When penetration testers examine the security of applications, we employ a number of tools. We recently wrote about keeping track of browser options. Another protocol that we use to test is the Security Assertion Markup Language (SAML), a popular XML-based authentication information exchanger for implementing single sign-on (SSO) authentication.
The protocol works like this:
- A user accesses the application URL (the service provider).
- The application initiates the SSO request and redirects the user to the SSO URL (the identity provider) if already not logged in.
- The user enters valid SSO account details and the identity provider generates SAML response code and sent it to the service provider.
- The service provider (application) verifies the SAML response code and authenticates the user.
This protocol considered secure, with the following advantages:
- Users need to authenticate only once online to access different services, reducing the chances for identity theft and phishing attacks. Because SAML response code controls authentication attempts, users account details never leave the identity provider firewall.
- The unique user accounts are taken care of by the identity provider, so users do not need to remember additional authentications for each application. This even eliminates separate action for each service such as changing or forgotten passwords, etc.

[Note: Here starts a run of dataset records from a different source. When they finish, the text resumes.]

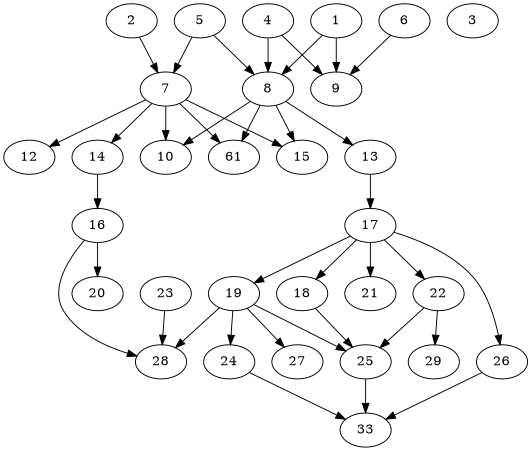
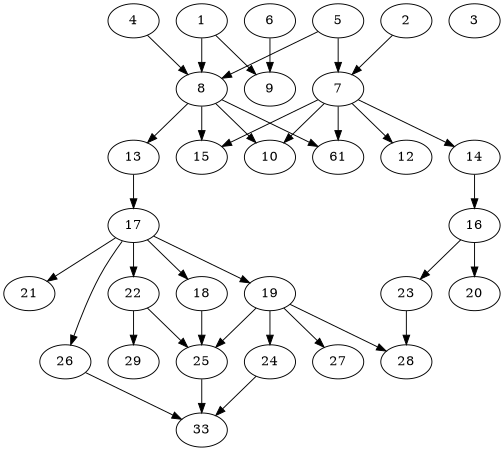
  digraph {
    fontname="DejaVu Serif"
    node [alpha=0.19 compute_size=231928233984 fontname="DejaVu Serif" result_size=0]
    edge [fontname="DejaVu Serif"]
    1 [alpha=0.06 compute_size=23828070400 ram=28722656 result_size=1024 trans_size=219658]
    8 [compute_size=39209713664 ram=38245664 result_size=70656 trans_size=873323]
    9 [alpha=0.10 compute_size=1992024064 ram=4720304 trans_size=538003]
    10 [alpha=0.07 compute_size=68719476736 ram=41421584 trans_size=116080]
    n5 [compute_size=94549573632 label=61 ram=1780400 trans_size=63331]
    15 [alpha=0.06 compute_size=566705066812 ram=21113120 trans_size=236314]
    13 [alpha=0.13 ram=37892432 result_size=13312 trans_size=704049]
    17 [alpha=0.12 compute_size=68719476736 ram=9233120 result_size=74752 trans_size=942248]
    2 [alpha=0.07 compute_size=24152406931 ram=29547920 result_size=29696 trans_size=459200]
    7 [alpha=0.00 compute_size=286469963032 ram=13525760 result_size=1024 trans_size=187849]
    12 [alpha=0.11 compute_size=8589934592 ram=38198144 trans_size=212178]
    14 [alpha=0.02 compute_size=8589934592 ram=17089760 result_size=70656 trans_size=108247]
    16 [alpha=0.03 compute_size=1994375168 ram=31824128 result_size=70656 trans_size=50032]
    3 [alpha=0.20 compute_size=15843590144 ram=41649680 trans_size=827448]
    4 [alpha=0.04 compute_size=653541270884 ram=9583184 result_size=9216 trans_size=807851]
    5 [alpha=0.18 compute_size=46440243200 ram=22519712 result_size=1024 trans_size=567670]
    6 [alpha=0.18 compute_size=244033829496 ram=12822464 result_size=13312 trans_size=177428]
    20 [alpha=0.17 compute_size=7265845248 ram=21596240 trans_size=218891]
    23 [alpha=0.16 compute_size=6663962624 ram=21345968 result_size=91136 trans_size=882115]
    18 [alpha=0.04 compute_size=1073741824000 ram=40935296 result_size=1024 trans_size=260738]
    19 [alpha=0.16 compute_size=373478916096 ram=24895712 result_size=91136 trans_size=72570]
    21 [alpha=0.20 compute_size=134217728000 ram=3015920 result_size=1024 trans_size=370487]
    22 [alpha=0.00 compute_size=415308502148 ram=28397936 result_size=9216 trans_size=401752]
    26 [compute_size=34410905600 ram=5479040 result_size=1024 trans_size=183182]
    25 [alpha=0.13 compute_size=10557849600 ram=4785248 result_size=91136 trans_size=36797]
    28 [alpha=0.04 ram=3291536 trans_size=546187]
    24 [alpha=0.11 compute_size=44282478592 ram=49476224 result_size=70656 trans_size=503285]
    27 [alpha=0.01 compute_size=91693647313 ram=40493360 trans_size=554723]
    29 [ram=27257456 trans_size=1024536]
    n30 [alpha=0.17 compute_size=18181619712 label=33 ram=48109232 trans_size=885088]
    1 -> 8
    1 -> 9
    8 -> 10
    8 -> n5
    8 -> 15
    8 -> 13
    13 -> 17
    17 -> 18
    17 -> 19
    17 -> 21
    17 -> 22
    17 -> 26
    2 -> 7
    7 -> 10
    7 -> n5
    7 -> 15
    7 -> 12
    7 -> 14
    14 -> 16
    16 -> 20
-   16 -> 28
+   16 -> 23
    4 -> 8
-   4 -> 9
    5 -> 8
    5 -> 7
    6 -> 9
    23 -> 28
    18 -> 25
    19 -> 25
    19 -> 28
    19 -> 24
    19 -> 27
    22 -> 25
    22 -> 29
    26 -> n30
    25 -> n30
    24 -> n30
  }
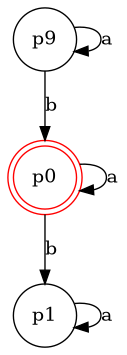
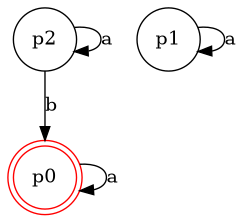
  digraph {
    rankdir=TB
    node [shape=circle]
    p0 [color=red shape=doublecircle]
    p1
-   p2 [label=p9]
+   p2
    p0 -> p0 [label=a]
-   p0 -> p1 [label=b]
    p1 -> p1 [label=a]
    p2 -> p0 [label=b]
    p2 -> p2 [label=a]
  }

- An administrator has one console to control all users.
In spite of this generally secure structure, however, we have observed interesting privilege escalation issues through SAML response tampering.
Here is the scenario:
- To test authorization, we created two user roles.
- Normal user, aka testuser, with limited access.
- Administrator user, aka adminuser, with full access.
- We launched the application SSO login URL and used testuser to log in.
- We ran a man-in-the-middle login process using the Burp proxy server to examine the SSO login.
- After entering testuser’s valid id and password, we observed that an intermediary request was used to generate the SAML response and make the SSO.
SAML assertion message generated from a successful authentication.
- We intercepted the response for this request.
- We copied the Base64-encoded SAML response and decoded the value using decoders available online.
- While examining this decoded value, we saw that the value had a parameter “testuser.”
- We replaced this value with “adminuser” and again encoded the value with Base64.
Login ID in decoded SAML response.
- We placed this edited SAML response into the intercepted response in Step 5 and continued the traffic.
- The result was that testuser’s privilege had escalated to a higher level user and that we had effectively logged on as adminuser.
This is one useful attack scenario while pentesting with SAML. Other SAML-specific attacks can be found in the OWASP SAML cheat sheet.
We recommend that application service providers validate user authorization based on the complete original SAML assertion message instead of only on a single element such as the “saml NameID” in the preceding example.